Why BUY NOW, PAY LATER is the new playground for fraudsters
When you go shopping today, there is hardly an outlet that accepts cash payments. Digital disruptions, from credit cards to online banking and more recently the Unified Payments Interface (UPI), and a younger generation of customers, the traditional modes of payment are declining. A popular mode that has emerged from this disruption is “Buy Now, Pay Later” (BNPL); a short-term financing solution that has been a boon for shoppers and merchants across the retail and e-commerce industry. This facility gives consumers with financial difficulties the luxury to purchase products and make interest-free payments on a future date.
Why BNPL is winning over the consumers
So, what does BNPL essentially offer?
- Pay within 30 days,
- Pay in 3-6 Installments, or
- Split the cost for a longer duration but with low interest rates
This is slightly different from the other digital payment modes, such as credit cards, as it is easier to execute, affordable with no or lower additional cost due to reduced interest, offers instant approvals, and requires lesser checks such as credit score. Many popular brands have accepted this format of payment, including Adidas, Airbnb, Amazon, Expedia, Instacart, H&M, and GameStop.
Post the pandemic BNPL saw a meteoric rise as the preferred mode of payment, especially in the bracket of low-income consumers who may not be eligible for credit cards due to a poor credit score. As per a recent survey done by The Ascent, about 27% more customers in the US favoured BNPL in 2021 than in 2020. In fact, a study by Research and Markets suggests that BNPL is expected to reach $ 443 Bn by 2028 in the US. With BNPL, users believe that they are empowered to purchase products that they considered outside their stipulated budget.
It’s no secret that providers are capitalizing on the younger generation who prefer alternative payment methods, to the traditional modes. This could be the main driver of growth in the BNPL segment. The popularity of BNPL among younger shoppers can be attributed to the ease of use, adequate time to make full payment, along with the use of developing technology like AI and Machine Learning.
BNPL is on the rise and is anticipated to become a universal mode of payment in the coming years. Having said that, scaling up BNPL to this level comes with its own challenges, as is the case with any technology. A glaring loophole for fraudsters is BNPL’s facility to purchase a product without having to pay anything for a month, a factor that can be highly exploited.
The lurking threat of fraud in BNPL
With the easy access and availability of leaked personal credentials on the dark web, fraudsters can target multiple innocent profiles for their malicious use. Another major fraud is synthetic identity theft, wherein the imposter can steal real identities and combine them with falsified information to create hard-to-detect synthetic accounts. For example, a fraudster can take over an account with stolen credentials or create a synthetic profile. Using this disguise, they order various goods to be shipped to different locations and for which they obviously have no intention of paying. To cleverly maneuver payment, the fraudster can pick the BNPL option from the payment gateway. This can lead to multiple chargebacks and bad debts for the merchants.
Apart from this scenario, false chargebacks may also stem from fake merchants. The gap between the BNPL providers and the merchants’ systems is a serious area of concern. With little visibility and experience when it comes to BNPL fraud if merchants do not tackle this area seriously by drawing a well-defined fraud methodology, they are paving the way for bigger losses.
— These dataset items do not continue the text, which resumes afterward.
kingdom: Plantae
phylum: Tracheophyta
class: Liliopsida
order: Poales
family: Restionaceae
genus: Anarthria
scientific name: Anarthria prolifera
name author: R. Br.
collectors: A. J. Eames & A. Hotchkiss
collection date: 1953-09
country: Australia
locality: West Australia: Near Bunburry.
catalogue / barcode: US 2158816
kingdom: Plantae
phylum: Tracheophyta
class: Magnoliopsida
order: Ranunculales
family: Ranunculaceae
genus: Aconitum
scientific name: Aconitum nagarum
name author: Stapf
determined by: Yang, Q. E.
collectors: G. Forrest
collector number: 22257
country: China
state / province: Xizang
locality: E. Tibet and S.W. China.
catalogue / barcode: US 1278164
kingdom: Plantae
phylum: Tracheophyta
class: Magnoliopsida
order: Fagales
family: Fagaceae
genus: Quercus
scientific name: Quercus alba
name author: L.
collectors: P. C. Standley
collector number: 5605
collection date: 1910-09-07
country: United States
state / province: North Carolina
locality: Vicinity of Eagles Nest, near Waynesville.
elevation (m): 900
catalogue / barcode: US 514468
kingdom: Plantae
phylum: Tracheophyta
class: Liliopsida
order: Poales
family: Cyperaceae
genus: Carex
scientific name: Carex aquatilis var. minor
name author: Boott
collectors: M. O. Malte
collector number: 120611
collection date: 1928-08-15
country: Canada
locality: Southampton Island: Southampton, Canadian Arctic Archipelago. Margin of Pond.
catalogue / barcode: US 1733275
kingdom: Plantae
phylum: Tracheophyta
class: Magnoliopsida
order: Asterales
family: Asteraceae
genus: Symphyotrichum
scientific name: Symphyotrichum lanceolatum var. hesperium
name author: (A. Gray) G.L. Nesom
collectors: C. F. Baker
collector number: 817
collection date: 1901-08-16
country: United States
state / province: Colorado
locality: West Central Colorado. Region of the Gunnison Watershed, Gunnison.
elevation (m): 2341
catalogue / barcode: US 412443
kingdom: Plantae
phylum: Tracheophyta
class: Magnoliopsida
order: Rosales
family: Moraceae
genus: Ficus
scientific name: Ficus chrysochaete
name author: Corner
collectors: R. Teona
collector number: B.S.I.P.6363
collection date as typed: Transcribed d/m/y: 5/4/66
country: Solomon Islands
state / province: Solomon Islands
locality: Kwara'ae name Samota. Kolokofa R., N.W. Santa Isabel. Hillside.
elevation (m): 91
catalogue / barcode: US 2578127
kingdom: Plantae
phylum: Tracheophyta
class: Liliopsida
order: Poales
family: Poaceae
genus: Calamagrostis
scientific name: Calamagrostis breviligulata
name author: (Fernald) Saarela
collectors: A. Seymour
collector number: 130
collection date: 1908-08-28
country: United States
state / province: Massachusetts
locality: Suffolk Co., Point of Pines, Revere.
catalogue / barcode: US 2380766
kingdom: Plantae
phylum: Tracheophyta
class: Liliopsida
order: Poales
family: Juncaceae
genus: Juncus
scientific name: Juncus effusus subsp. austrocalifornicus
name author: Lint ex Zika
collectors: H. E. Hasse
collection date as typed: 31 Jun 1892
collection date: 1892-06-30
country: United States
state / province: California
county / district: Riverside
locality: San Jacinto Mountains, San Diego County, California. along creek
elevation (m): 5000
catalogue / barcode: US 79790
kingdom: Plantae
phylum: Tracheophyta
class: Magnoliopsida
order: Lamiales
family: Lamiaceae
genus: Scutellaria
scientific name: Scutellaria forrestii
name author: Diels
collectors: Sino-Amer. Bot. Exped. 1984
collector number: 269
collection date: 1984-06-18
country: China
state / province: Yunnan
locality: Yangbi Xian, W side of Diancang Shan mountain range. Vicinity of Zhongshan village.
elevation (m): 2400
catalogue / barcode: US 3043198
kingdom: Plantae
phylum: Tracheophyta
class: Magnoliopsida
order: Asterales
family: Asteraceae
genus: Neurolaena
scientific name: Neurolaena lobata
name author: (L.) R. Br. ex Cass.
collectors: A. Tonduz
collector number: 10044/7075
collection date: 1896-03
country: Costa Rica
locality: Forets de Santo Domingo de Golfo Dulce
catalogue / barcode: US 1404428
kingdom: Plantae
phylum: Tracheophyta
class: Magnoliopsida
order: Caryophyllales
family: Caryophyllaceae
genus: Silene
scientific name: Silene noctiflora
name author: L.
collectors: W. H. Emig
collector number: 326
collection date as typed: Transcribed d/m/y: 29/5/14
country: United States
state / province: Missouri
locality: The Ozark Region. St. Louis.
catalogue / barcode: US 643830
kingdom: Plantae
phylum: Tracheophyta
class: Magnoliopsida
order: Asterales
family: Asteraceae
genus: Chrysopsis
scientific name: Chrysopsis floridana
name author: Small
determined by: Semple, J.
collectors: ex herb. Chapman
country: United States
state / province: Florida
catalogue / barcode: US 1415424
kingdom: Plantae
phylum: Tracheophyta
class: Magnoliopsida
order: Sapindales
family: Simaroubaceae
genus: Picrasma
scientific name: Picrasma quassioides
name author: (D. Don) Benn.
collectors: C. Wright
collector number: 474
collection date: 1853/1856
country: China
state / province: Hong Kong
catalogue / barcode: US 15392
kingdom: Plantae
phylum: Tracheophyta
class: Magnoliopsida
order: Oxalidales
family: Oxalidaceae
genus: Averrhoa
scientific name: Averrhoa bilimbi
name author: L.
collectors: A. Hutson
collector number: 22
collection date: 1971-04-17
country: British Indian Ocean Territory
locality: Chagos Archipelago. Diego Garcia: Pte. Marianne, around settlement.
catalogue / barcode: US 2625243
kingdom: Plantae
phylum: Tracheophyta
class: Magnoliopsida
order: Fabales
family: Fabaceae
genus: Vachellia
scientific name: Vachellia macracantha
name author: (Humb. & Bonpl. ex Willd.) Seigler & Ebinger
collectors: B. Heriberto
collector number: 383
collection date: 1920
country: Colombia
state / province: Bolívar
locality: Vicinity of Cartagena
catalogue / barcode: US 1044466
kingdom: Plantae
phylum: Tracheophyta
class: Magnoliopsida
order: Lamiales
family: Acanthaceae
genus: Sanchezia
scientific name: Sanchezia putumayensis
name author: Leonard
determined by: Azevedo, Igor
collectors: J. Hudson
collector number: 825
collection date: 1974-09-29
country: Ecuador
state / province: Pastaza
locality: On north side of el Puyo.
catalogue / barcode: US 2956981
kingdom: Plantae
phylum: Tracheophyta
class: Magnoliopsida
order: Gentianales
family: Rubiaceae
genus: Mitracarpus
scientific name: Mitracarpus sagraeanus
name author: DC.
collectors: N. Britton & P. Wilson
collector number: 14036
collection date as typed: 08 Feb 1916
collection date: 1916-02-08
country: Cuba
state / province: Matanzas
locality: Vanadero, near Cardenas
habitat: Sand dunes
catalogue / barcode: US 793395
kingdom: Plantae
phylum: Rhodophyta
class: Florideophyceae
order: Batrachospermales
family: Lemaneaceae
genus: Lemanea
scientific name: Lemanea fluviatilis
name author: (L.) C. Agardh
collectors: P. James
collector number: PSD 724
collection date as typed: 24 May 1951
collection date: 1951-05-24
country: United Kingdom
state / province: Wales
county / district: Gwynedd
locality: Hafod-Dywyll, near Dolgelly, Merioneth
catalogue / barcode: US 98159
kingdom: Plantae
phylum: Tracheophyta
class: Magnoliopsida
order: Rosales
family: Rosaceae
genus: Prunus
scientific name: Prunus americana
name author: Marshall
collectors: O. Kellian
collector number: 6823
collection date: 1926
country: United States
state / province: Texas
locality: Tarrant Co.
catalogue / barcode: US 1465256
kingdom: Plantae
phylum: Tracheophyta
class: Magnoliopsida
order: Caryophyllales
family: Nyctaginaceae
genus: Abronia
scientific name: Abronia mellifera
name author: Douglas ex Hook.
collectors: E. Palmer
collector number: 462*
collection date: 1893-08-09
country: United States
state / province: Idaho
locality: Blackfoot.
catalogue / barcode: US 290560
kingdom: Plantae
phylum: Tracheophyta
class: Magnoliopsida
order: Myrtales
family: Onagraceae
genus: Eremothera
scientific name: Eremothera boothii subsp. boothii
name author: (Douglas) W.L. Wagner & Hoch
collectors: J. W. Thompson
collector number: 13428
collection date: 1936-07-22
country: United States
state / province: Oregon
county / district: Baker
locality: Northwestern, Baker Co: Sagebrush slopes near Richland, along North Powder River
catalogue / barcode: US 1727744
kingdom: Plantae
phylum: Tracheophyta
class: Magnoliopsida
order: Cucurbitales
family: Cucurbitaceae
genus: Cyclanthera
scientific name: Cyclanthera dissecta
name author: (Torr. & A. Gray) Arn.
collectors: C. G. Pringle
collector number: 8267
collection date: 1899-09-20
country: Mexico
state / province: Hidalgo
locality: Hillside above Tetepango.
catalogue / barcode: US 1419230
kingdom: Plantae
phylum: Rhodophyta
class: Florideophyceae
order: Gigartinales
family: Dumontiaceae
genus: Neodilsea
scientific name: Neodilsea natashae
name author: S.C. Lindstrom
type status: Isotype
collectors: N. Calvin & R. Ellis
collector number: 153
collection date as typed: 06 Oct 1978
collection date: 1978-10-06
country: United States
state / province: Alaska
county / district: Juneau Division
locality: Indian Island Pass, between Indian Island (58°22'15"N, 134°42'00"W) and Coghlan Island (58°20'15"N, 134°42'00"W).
There has been an increase in triangulation fraud, refund abuse, and friendly fraud which are common in the BNPL space. Unfortunately, new account abuse, fraudulent chargebacks, transaction laundering, never-pays fraud, and trojan-horse fraud are a few of the other kinds of fraud that now plague the BNPL market. Furthermore, including BNPL, a massive estimated loss of $206 Bn is expected by 2025 due to online payment fraud.
Now, various companies deploy several measures to mitigate these fraudulent transactions. Companies across the BNPL ecosystem need to implement special defenses against such attacks. It is crucial that Data Science, Machine Learning, and other technical tools be used to fight and reduce such fraud. There are other measures as well that retail and e-commerce companies can adopt, such as anti-money laundering checks, identity validation, device and IP evaluations, consumer behavior analysis, link analysis, anomaly detection, and fraud screening by manual investigations.
We can only expect online payment fraud to get worse before it gets better in the coming years. With the growing demand for BNPL, there lies the possibility of the evolution of different kinds of fraud. Organisations, along with their risk management teams, should be armed with adequate tools and technologies, Fraud management solutionsand strategic plans of action to defend the business without sacrificing customer experience.